1. Shaanxi University of Chinese Medicine, Co-construction Collaborative Innovation Center for Chinese Medicine Resources Industrialization by Shaanxi & Education Ministry, State Key Laboratory of Research & Development of Characteristic Qin Medicine Resources (Cultivation), Xianyang 712083
2. Graduate School, Chinese Academy of Chinese Medical Sciences, Beijing 100700, China
Publication Type:Journal Article
Keywords: network pharmacology; Zizyphi Spinosae Semen; benzodiazepine dependence; molecular docking; molecular dynamics simulation
From: Journal of Xi'an Jiaotong University(Medical Sciences) 2024;45(5):828-836
CountryChina
Language:Chinese
Abstract: 【Objective】 To investigate the active ingredients of Zizyphi Spinosae Semen (ZSS) in relieving benzodiazepine (BDZ) dependence and its molecular mechanism based on the integrated Traditional Chinese Medicine and chemical drugs idea of "enhancing effect and reducing toxicity" via the approach of network pharmacology and the technique of molecular dynamics simulation. 【Methods】 First, literature search was undertaken to find the main components of ZSS. Then, the major effective constituents of ZSS in relieving BDZ dependence and its target of action were explored on the basis of network pharmacology and molecular docking. Finally, the relationship between core components of ZSS and key proteins was further verified through the technique of molecular dynamics simulation. 【Results】 After literature search, a total of 24 chemical components in ZSS were found to act on 731 targets.
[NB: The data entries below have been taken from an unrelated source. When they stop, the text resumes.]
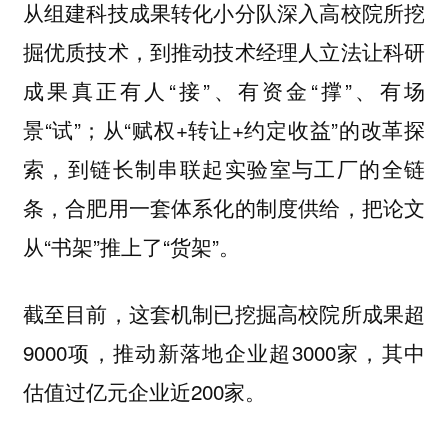
从组建科技成果转化小分队深入高校院所挖
掘优质技术，到推动技术经理人立法让科研
成果真正有人“接”、有资金“撑”、有场
景“试”；从“赋权+转让+约定收益”的改革探
索，到链长制串联起实验室与工厂的全链
条，合肥用一套体系化的制度供给，把论文
从“书架”推上了“货架”。
截至目前，这套机制已挖掘高校院所成果超
9000项，推动新落地企业超3000家，其中
估值过亿元企业近200家。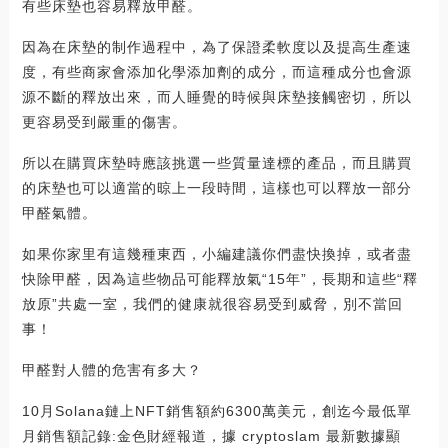
有些床墊也容易釋放甲醛。
因為在床墊的制作過程中，為了保證柔軟度以及提高生產速
度，有些商家會添加化學添加劑的成分，而這種成分也會源
源不斷的釋放出來，而人睡覺的時候與床墊接觸密切，所以
更容易受到嚴重的傷害。
所以在購買床墊時應該挑選一些質量達標的產品，而且購買
的床墊也可以適當的晾上一段時間，這樣也可以釋放一部分
甲醛氣體。
如果你家里有這幾種東西，小編建議你們盡快換掉，或者盡
快除甲醛，因為這些物品可能釋放氣“15年”，長期和這些“釋
放原”共處一室，我們的健康就很容易受到威脅，別不當回
事！
甲醛對人體的危害有多大？
10月Solana鏈上NFT銷售額約6300萬美元，創迄今最低單
月銷售額記錄:金色財經報道，據 cryptoslam 最新數據顯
Through establishing the network of "ingredients-targets-pathways" , topology analysis was performed to obtain nine core components such as linoleic acid, palmitic acid, oleic acid, tetradecanoic acid, spinosin, oleanolic acid and jujuboside A, as well as five key targets including AR, PTGS2, PPARG, RXRA and CYP19A1. Bioinformation enrichment analysis was made to obtain critical pathways such as calcium signaling pathway, cAMP signaling pathway, IL-17 signaling pathway and TNF signaling pathway. The results of molecular docking revealed that there was a good combination between core components of ZSS and key targets, and it was mainly dominated by hydrogen bonding. Furthermore, the molecular dynamics simulation experiments indicated that the combinations between jujuboside A and RXRA, oleanolic acid and RXRA, spinosin and PPARG were stable, and these three active ingredients played an important role in improving BDZ dependence. 【Conclusion】 The active components in ZSS may exert multi-target and multi-pathway intervention effects on BDZ dependence by means of processes such as immunoregulation, anti-anxiety, and anti-insomnia.